Bajoran politics get a welcome jolt of energy with underappreciated The Collaborator, an episode that treats us to kai Winn in all her delicious villainy and that also serves as an interesting examination of what it means to choose lesser evil. Blood Oath is a quintessential Klingon episode and by far the best vehicle Dax has had thus far, while Crossover is a dark and unsettling peek through the looking glass, a triumph of mood and atmosphere. The season culminates with the long-expected introduction of the Dominion, which is a fine episode when viewed in retrospect, but a striking one when initially exposed to it.

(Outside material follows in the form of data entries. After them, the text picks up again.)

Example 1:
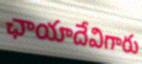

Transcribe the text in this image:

ఛాయాదేవిగారు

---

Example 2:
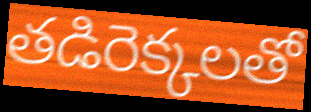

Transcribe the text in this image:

తడిరెక్కలతో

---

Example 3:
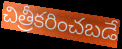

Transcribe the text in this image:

చిత్రీకరించబడే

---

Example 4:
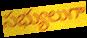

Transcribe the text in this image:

సభ్యులుగా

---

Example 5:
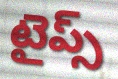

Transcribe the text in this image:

టైప్స్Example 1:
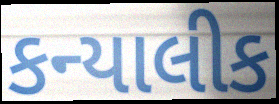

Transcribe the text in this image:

કન્યાલીક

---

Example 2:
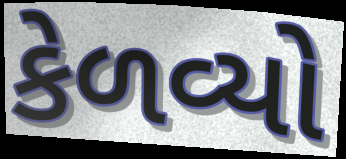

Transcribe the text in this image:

કેળવ્યો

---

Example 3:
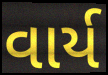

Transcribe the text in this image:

વાર્ય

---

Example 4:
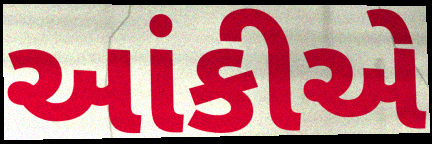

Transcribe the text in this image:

આંકીએ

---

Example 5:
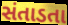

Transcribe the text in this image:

સંતાડતા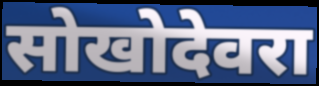
सोखोदेवराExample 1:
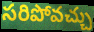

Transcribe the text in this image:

సరిపోవచ్చు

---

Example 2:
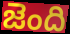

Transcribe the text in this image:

జెంది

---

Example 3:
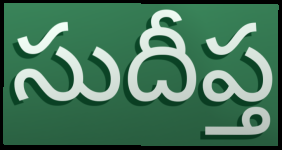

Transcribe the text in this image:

సుదీప్త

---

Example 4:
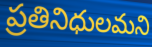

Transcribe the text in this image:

ప్రతినిధులమని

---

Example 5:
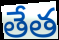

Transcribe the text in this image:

తేతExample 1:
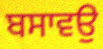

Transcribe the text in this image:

ਬਸਾਵਉ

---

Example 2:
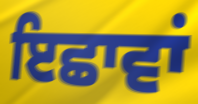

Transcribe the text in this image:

ਇਛਾਵਾਂ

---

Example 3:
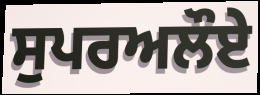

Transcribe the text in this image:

ਸੁਪਰਅਲੌਏ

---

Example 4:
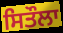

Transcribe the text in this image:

ਸਿਤੌਲਾ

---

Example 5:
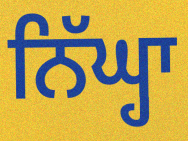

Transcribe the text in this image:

ਨਿੱਘ੍ਹਾ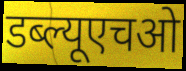
डब्ल्यूएचओ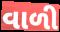
વાળીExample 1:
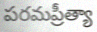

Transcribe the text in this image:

పరమప్రీత్యా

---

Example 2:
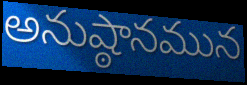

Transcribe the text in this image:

అనుష్ఠానమున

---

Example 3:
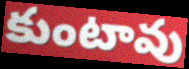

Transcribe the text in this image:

కుంటావు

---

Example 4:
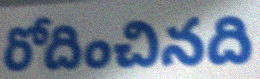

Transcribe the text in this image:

రోదించినది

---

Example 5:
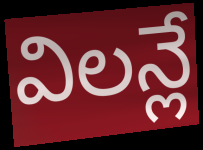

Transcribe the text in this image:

విలన్లే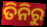
ତିନିରୁ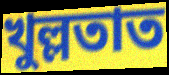
খুল্লতাতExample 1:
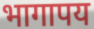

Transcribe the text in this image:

भागापय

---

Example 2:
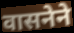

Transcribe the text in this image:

वासनेने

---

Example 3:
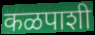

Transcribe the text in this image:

कळपाशी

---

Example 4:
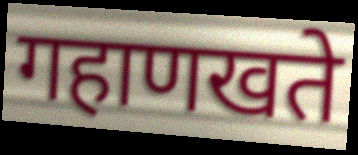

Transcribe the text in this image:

गहाणखते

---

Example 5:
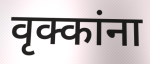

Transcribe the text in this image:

वृक्कांना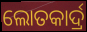
ଲୋତକାର୍ଦ୍ର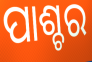
ପାଶ୍ଚର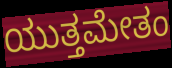
ಯುತ್ತಮೇತಂ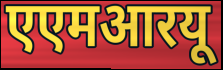
एएमआरयू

Any review of this season would not be complete without mentioning The Wire, a masterpiece of slowly increasing psychological tension, a fascinating look into Garak's mind, and a perfect showcase for Andrew Robinson's talents. Although I have seen the episode several times in years past, it was still a revelation to me on my latest re-watch; the sheer power and intensity of Robinson's portrayal is like nothing I've seen on Trek.

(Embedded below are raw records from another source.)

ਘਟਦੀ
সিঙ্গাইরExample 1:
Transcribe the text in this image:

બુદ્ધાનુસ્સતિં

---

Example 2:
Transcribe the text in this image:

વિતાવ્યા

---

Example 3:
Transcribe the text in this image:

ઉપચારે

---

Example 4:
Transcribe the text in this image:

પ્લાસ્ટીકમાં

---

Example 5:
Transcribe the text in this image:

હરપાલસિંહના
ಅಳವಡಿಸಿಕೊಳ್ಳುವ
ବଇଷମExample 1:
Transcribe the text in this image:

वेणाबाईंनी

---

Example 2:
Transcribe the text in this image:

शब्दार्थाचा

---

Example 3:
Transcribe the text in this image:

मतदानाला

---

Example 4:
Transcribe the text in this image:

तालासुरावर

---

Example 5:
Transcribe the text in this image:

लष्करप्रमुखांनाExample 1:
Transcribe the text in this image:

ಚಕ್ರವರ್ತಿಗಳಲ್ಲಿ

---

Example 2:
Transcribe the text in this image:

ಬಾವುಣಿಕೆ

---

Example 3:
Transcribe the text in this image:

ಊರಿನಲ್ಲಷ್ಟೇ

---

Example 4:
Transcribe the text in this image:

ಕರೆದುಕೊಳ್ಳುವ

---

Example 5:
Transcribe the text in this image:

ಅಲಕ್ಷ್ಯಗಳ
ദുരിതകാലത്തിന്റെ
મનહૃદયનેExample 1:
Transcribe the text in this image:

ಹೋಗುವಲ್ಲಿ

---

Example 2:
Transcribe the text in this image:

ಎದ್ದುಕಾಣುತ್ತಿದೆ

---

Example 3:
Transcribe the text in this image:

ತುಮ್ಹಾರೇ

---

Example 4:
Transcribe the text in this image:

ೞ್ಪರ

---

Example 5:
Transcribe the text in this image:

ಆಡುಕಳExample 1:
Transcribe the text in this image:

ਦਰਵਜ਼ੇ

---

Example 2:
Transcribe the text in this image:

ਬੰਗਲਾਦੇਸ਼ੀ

In case it's not clear, it's the characters that shine the brightest. Season 2 continues to build upon the already solid foundation of Season 1 and really comes into its own in this regard. Last year I awarded the Best Character Award to Kira, Odo, and Quark, with Kira slipping behind Odo this time around, not because she's badly served by the material, but simply because she's not as much focused on in many of the episodes like she was the previous year. Odo -- or should I say Rene -- is busier than ever with multiple episodes examining what makes him tick... and what makes him tick isn't always all that pleasant to see. The darker side of his need for law and order rears its head on more than one occasion. Quark is eminently watchable as ever, and except for a writerly slip-up in Invasive Procedures, has a lot of solid material throughout the season.

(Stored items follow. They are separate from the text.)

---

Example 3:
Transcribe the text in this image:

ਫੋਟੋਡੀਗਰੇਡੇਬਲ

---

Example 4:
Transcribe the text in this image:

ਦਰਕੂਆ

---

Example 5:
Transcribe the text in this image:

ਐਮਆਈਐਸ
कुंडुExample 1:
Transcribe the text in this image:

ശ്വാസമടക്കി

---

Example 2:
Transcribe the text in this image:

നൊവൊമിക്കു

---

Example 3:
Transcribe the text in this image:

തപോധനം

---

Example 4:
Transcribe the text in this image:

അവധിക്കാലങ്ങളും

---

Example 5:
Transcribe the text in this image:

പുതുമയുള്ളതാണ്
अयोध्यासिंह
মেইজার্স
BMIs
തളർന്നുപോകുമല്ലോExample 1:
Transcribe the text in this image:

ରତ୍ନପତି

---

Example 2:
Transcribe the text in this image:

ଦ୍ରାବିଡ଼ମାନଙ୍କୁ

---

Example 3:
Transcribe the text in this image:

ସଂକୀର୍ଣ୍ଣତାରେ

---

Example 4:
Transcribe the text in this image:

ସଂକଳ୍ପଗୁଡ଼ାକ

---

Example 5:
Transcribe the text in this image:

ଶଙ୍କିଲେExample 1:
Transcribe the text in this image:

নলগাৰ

Much like last year, Sisko is often in the background, having a charismatic presence as station commander, but scripts don't seem to involve him nearly as much as earlier Trek shows did their commanding officers. And frankly, I'm fine with this. Deep Space Nine redefined the word "ensemble" in Star Trek, and Sisko is almost more a mayor of a frontier town than he is a classic military CO. His relationship with Jake is still strong, delivering some very solid scenes in episodes like Second Sight, Shadowplay, and The Jem'Hadar. Avery and Cirroc work great together.

Bashir's and O'Brien's Bromance has a real start this season, for which I am grateful to a level probably best not admitted outside nerdy circles. The Bromance Watch identifies these two essential episodes this year: Rivals and Armageddon Game, with Crossover warranting an honorable mention for the way Bashir befriends and turns Mirror O'Brien to his cause.

Dax is still the weakest link, but thankfully writers have identified this as well and taken much needed steps to rectify the issue. Although there's only so much they can do with Farrell's limited range, I nevertheless find her character in a much better spot. She's livelier, more joyful and adventurous, with a zest for life that is quite refreshing... she's essentially been Curzonified, but that's okay since Jadziafication obviously didn't work and amounted to little more than dispassionate whispery sleepiness.

Last but not least, Season 2 is when DS9 patented Side Character Bonanza truly got going. Rom and Nog continue to be regular fixtures on the show, ved... err... kai Winn returns with a vengeance, but it's Garak and Dukat that steal every scene they are in with powerhouse performances by Andrew Robinson and Marc Alaimo. And Morn, well, Morn is the barfly we all love. At least he's prettier than that other Hollywood Barfly that surgeried himself into... whatever that is.

All in all, after a disappointing start, this season rebounded quite nicely, a definite step-up from Season 1. If it continues the way it's been going the last half-season, the show's in good hands.